• [Task item]: Turn everything from the start of the listing down to the line containing "What is the ratio" into a Markdown table with the columns Row and Line, numbering each line and leaving out blank lines.

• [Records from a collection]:
::::::::

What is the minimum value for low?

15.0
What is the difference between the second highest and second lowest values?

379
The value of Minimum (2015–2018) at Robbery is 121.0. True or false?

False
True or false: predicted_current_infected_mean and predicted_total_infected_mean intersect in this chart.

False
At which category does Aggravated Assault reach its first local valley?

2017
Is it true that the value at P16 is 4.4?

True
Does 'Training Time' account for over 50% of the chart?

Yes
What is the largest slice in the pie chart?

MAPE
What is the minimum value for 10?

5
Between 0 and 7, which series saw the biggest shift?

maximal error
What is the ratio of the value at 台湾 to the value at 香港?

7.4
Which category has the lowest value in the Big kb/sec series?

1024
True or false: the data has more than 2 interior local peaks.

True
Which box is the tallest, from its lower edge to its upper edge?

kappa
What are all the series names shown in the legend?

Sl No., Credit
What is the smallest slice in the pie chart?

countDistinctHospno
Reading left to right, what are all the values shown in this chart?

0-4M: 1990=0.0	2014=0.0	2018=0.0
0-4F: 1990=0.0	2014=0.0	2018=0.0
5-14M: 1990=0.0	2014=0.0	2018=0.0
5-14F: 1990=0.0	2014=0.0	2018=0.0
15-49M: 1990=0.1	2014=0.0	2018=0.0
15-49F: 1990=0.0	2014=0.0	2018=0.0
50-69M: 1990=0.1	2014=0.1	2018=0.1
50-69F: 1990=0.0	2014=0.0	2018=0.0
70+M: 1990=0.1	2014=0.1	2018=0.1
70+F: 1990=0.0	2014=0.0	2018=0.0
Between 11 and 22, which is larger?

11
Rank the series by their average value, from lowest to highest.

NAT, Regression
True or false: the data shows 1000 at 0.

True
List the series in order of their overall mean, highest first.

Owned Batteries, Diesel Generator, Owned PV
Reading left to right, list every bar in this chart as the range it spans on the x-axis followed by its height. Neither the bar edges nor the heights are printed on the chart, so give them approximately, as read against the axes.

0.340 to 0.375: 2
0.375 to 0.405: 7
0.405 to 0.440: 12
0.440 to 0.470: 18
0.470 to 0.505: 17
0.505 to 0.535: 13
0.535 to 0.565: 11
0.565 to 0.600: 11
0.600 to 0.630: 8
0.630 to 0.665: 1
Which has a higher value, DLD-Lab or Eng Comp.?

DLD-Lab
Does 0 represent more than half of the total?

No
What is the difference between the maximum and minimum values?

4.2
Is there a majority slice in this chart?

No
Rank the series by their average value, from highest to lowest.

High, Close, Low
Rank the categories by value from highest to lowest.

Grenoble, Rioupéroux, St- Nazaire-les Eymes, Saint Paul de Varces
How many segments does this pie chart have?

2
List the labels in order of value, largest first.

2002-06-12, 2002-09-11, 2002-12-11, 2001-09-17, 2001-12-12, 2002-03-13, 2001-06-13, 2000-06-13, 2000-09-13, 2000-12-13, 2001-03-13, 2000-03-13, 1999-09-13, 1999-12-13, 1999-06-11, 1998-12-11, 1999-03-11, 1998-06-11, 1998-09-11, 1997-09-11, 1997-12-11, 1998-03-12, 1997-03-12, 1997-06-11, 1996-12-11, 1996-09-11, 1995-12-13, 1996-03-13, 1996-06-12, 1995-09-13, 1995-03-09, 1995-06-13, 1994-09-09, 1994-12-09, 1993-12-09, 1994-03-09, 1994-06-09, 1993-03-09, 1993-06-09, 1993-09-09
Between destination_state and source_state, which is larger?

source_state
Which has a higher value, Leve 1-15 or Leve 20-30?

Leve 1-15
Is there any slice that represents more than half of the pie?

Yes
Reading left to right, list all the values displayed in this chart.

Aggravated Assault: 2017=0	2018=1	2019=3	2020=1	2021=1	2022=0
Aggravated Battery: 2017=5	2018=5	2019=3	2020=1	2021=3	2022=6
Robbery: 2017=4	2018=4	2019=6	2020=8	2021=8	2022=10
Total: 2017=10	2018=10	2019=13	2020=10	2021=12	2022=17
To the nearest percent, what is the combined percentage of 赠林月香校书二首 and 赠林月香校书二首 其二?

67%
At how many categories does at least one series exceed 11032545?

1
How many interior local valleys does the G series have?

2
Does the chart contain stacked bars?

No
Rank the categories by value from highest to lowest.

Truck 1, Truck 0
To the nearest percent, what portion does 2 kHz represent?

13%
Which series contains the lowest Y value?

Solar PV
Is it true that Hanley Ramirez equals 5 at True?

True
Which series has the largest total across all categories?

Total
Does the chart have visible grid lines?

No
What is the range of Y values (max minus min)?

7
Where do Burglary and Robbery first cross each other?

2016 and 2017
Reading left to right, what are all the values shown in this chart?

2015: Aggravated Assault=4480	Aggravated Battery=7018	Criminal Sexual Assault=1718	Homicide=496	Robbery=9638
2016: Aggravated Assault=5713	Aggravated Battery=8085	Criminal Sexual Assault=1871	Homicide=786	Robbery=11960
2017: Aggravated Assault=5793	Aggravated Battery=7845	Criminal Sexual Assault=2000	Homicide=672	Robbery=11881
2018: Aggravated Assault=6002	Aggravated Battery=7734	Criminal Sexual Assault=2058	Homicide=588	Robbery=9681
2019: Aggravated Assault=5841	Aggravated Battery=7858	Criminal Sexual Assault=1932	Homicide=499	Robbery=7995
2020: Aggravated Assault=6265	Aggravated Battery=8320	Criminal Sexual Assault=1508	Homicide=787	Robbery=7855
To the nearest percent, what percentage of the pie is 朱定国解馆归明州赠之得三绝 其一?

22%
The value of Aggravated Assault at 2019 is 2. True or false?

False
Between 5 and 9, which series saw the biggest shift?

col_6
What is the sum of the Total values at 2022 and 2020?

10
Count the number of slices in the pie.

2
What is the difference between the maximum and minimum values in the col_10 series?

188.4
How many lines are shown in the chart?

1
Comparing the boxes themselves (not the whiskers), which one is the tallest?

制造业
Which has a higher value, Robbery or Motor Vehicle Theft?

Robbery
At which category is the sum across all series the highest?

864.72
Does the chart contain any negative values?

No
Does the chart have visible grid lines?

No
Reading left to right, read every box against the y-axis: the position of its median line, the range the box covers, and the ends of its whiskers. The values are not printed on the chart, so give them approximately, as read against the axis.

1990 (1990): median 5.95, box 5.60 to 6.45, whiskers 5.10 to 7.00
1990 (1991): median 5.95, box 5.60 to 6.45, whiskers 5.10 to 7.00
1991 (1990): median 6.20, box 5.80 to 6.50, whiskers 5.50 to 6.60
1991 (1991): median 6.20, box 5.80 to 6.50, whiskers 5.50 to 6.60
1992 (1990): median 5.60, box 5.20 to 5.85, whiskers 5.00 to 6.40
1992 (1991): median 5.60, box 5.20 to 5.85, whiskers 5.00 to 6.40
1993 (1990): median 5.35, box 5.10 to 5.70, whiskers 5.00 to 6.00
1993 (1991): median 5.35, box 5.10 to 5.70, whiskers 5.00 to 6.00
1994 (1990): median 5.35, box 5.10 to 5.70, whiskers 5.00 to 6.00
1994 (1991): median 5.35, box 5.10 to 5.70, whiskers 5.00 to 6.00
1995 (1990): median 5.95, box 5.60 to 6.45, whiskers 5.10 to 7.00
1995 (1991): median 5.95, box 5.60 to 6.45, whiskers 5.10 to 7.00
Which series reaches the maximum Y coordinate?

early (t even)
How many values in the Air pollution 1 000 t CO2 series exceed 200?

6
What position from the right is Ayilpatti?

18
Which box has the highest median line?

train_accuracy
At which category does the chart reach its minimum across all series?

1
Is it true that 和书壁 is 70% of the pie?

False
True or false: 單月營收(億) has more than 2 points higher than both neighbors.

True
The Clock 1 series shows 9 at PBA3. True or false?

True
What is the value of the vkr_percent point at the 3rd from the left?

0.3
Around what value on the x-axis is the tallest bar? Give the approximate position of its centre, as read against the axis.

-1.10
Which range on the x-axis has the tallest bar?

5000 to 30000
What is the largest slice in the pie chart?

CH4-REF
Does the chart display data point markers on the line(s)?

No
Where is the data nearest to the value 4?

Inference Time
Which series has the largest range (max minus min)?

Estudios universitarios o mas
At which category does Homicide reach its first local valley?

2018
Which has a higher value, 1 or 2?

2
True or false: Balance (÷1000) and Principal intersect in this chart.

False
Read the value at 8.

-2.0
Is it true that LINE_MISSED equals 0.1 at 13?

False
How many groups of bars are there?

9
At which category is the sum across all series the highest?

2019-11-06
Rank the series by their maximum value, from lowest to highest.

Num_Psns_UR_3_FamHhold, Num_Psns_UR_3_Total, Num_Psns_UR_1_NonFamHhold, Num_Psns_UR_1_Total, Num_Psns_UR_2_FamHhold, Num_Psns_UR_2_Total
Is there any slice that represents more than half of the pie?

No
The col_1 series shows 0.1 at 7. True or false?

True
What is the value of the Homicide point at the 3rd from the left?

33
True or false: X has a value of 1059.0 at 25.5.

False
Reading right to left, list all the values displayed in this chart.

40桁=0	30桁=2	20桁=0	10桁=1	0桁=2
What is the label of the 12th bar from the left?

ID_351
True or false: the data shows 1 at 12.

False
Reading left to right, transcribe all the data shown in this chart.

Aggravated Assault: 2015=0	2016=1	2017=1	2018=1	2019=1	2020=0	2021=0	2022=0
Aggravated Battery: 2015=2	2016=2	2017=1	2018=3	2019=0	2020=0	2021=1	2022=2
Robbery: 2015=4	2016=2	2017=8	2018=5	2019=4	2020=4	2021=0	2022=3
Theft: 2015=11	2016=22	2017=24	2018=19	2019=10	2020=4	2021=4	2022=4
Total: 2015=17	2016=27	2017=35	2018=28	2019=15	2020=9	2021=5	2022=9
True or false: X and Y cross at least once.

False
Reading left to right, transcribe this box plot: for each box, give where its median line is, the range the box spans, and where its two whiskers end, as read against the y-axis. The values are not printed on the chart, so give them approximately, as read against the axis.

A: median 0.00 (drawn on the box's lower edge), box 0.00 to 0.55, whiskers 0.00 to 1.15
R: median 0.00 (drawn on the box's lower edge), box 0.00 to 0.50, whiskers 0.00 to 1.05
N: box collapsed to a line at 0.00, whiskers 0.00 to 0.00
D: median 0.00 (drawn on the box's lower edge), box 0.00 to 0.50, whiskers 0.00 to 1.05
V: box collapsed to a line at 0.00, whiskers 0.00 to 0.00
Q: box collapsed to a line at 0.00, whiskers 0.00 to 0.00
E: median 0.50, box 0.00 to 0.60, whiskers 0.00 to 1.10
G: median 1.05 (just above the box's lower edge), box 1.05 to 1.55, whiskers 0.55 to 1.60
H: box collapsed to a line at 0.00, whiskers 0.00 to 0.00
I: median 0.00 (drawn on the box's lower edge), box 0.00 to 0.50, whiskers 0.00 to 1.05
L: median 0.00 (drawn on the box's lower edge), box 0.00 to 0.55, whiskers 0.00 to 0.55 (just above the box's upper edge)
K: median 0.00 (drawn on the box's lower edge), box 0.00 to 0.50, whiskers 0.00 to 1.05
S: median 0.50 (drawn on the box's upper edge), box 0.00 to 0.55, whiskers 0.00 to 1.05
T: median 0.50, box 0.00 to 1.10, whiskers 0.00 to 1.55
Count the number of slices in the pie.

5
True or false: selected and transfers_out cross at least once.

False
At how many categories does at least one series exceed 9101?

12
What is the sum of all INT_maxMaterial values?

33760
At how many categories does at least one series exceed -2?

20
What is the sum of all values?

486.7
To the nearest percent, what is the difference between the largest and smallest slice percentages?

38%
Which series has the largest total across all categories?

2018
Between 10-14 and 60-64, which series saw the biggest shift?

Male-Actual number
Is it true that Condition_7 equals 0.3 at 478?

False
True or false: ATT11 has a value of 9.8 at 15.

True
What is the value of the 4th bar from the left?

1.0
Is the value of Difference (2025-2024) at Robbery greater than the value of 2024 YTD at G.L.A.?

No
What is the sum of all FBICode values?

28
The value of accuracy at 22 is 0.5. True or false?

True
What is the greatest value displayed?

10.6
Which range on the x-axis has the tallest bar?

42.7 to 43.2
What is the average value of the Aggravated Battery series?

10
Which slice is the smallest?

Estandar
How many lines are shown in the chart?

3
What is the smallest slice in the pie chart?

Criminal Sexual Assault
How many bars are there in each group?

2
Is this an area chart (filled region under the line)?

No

::::::::

• [Written response]:
| Row | Line |
|---|---|
| 1 | What is the minimum value for low? |
| 2 | 15.0 |
| 3 | What is the difference between the second highest and second lowest values? |
| 4 | 379 |
| 5 | The value of Minimum (2015–2018) at Robbery is 121.0. True or false? |
| 6 | False |
| 7 | True or false: predicted_current_infected_mean and predicted_total_infected_mean intersect in this chart. |
| 8 | False |
| 9 | At which category does Aggravated Assault reach its first local valley? |
| 10 | 2017 |
| 11 | Is it true that the value at P16 is 4.4? |
| 12 | True |
| 13 | Does 'Training Time' account for over 50% of the chart? |
| 14 | Yes |
| 15 | What is the largest slice in the pie chart? |
| 16 | MAPE |
| 17 | What is the minimum value for 10? |
| 18 | 5 |
| 19 | Between 0 and 7, which series saw the biggest shift? |
| 20 | maximal error |
| 21 | What is the ratio of the value at 台湾 to the value at 香港? |